Veintitrés. Ya son veintitrés en lo que va de año. Veintitrés corazones bajo tierra por el capricho irracional de un neurótico que se cree en poder de resolver sobre la vida y muerte de una mujer, veintitrés traumatismos más en una sociedad en estado crítico desde hace tiempo, mucho tiempo. Veintitrés sacos de llantos encerrados en la impotencia de ver cómo un ser querido se va porqué sí, sin ser él quién decide joderse la vida. Aun bajo el riesgo de tropezar con un tópico del periodismo mediocre, la mala hostia no me deja otra: me cago en la madre que parió a la violencia de género. “¿Ah, sí? Y quién es esa madre”, dirá el tonto de turno. Pues tú, yo y el mundo entero. La comunidad global de las masas, neoliberalista y de consumo. Y nuestra pasividad como observadores, que también nos convierte en responsables de segundo orden.
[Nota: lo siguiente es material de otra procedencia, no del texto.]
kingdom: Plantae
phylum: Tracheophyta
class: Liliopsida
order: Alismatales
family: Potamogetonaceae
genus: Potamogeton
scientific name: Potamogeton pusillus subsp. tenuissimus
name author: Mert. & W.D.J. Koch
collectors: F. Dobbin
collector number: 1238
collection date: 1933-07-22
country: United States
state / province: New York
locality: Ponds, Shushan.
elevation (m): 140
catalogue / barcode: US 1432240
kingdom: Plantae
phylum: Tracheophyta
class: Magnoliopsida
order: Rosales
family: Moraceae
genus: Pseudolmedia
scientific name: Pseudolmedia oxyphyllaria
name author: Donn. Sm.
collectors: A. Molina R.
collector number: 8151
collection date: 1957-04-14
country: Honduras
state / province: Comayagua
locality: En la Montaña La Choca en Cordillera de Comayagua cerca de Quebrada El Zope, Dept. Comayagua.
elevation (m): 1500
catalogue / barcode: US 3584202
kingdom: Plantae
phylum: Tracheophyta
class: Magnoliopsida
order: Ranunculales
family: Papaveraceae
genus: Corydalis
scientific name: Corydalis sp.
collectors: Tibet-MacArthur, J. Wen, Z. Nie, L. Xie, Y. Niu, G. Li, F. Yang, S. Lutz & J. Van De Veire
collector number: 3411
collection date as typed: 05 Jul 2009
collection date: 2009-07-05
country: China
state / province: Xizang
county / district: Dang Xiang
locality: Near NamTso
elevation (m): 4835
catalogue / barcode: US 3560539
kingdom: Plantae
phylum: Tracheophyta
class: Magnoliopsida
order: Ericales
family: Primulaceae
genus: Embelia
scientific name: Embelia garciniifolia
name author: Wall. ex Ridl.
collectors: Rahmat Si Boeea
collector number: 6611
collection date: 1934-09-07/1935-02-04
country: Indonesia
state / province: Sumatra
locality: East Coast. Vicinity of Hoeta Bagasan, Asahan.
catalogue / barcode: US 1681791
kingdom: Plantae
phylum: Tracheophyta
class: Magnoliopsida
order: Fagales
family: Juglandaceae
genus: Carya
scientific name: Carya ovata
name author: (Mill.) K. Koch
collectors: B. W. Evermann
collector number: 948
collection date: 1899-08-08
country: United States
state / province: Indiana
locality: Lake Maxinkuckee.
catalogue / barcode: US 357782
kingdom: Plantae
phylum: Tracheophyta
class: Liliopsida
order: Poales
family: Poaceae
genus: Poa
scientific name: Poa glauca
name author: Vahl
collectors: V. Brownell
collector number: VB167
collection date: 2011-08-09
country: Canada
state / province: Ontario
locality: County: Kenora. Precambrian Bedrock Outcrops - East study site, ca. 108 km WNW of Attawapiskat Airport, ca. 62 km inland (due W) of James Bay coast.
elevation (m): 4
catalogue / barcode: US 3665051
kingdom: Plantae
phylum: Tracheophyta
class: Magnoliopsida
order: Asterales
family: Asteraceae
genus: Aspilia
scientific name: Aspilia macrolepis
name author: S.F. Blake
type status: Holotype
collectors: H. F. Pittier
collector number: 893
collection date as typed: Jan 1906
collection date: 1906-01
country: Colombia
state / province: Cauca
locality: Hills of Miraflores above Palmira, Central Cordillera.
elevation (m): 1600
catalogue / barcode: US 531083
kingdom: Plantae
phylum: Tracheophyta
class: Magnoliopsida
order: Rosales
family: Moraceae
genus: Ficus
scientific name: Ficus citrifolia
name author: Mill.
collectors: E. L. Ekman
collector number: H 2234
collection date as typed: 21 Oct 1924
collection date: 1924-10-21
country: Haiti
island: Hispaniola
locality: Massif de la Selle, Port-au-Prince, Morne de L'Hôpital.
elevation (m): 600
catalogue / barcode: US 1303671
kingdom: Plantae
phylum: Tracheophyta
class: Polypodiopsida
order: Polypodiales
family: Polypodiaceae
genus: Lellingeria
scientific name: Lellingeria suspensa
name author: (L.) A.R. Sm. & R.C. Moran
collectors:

Y ahora viene lo típico. Los cuatros borricos en el turno de la política, ellos mismos (y ellas, ojo), elevadísimas personificaciones de la mentalidad productora, al tiempo que producto, de la catástrofe en cuestión, vienen a darnos un nuevo repaso legislativo sobre el tema, una lección de ética sobre cómo se ha de tratar al prójimo. A poner una tirita al agangrenado. Como si sus códigos decimonónicos, a diario engrosando las páginas de la historia de España con su nostalgia de cualquier tiempo pasado fue mejor, no hicieran otra cosa que dar pataditas al cadáver. “Eh, mira bien que esté bien tieso. No vaya ser que algún día se levante.”, murmuran entre ellos, riendo por lo bajo en cuanto se dan la espalda.
Saben perfectamente que no es esa la solución a un problema de tan hondas raíces como la brutalidad machista. Jamás lo será. ¿Desde cuándo una ley tiene facultad para resolver un problema moral? Como mucho, lo acrecienta; y ustedes lo saben, señores de corbata y gomina (los que a todavía tienen donde echársela), pues aunque de estúpidos tienen mucho, no lo son de manera íntegra. O al menos, conservan pequeñas lucecitas que se ponen en rojo tan pronto como los intereses de su sistema parecen poder ser amenazados. Y no hablo del capitalismo, no, que suficiente tiene ya con lo suyo; hablo del sistema patriarcal. Un modelo que viene de muy antiguo, y que encuentra sus orígenes en la fuerza, en la dominación física del macho sobre la hembra, a día de hoy vestido con relativa sutileza por la sociedad de consumo, pero con la fortaleza que la dan las victorias en innumerables batallas del pasado.
“¡Pero qué dices, hombre! Si hoy ya somos todos iguales, hombres y mujeres, blancos y negros. ¿En qué mundo vives?”, me diría el tonto del primer párrafo. Pues vivo en el mundo de la cosificación del sujeto, que ya no es sino objeto. Vivo, querido idiota, en un mundo donde los seres humanos somos pura mercancía. Por duro que parezca, tenemos un precio (¡y al parecer, somos bastante asequibles!). Sales a la calle y cartel que te crio de anoréxica estampada en la marquesina del bus, diciendo que te fijes en ella porque es así como debes de ser. Subes de vuelta a casa ya con el mosqueo, enciendes la televisión y empiezan los “depílate para él”, las canónicas presentadoras de telediarios y demás convenciones sexistas en torno a cómo debe articularse el espacio doméstico, por ejemplo. Tonto quién crea en lo ingenuo de los medios de comunicación, instrumentos de poder donde los haya.
Es aquí a dónde quería llegar, a la mujer – objeto. ¿Cuándo se te estropea el móvil, qué haces? Si no queda otra, pues lo tiras a la basura. Pues siento decirles que la violencia de género nos es más que la prolongación humana de esa mentalidad extremadamente materialista y consumista. Cuando una mujer no me sirve, no me funciona, no es tal como quiero que sea, la rompo y la tiro, en este caso, al cementerio. Lamento decírselo así mismo, de verdad; pero el contenido ante la forma, la verdad sobre el estilo, me lo exigen.
Solamente veo una válvula de escape a esto: educación. Pero no en aritmética, ni en gimnasia ni en geografía. Ya que se trata de alienar, alienemos desde el respeto al prójimo. Educación en valores, joder.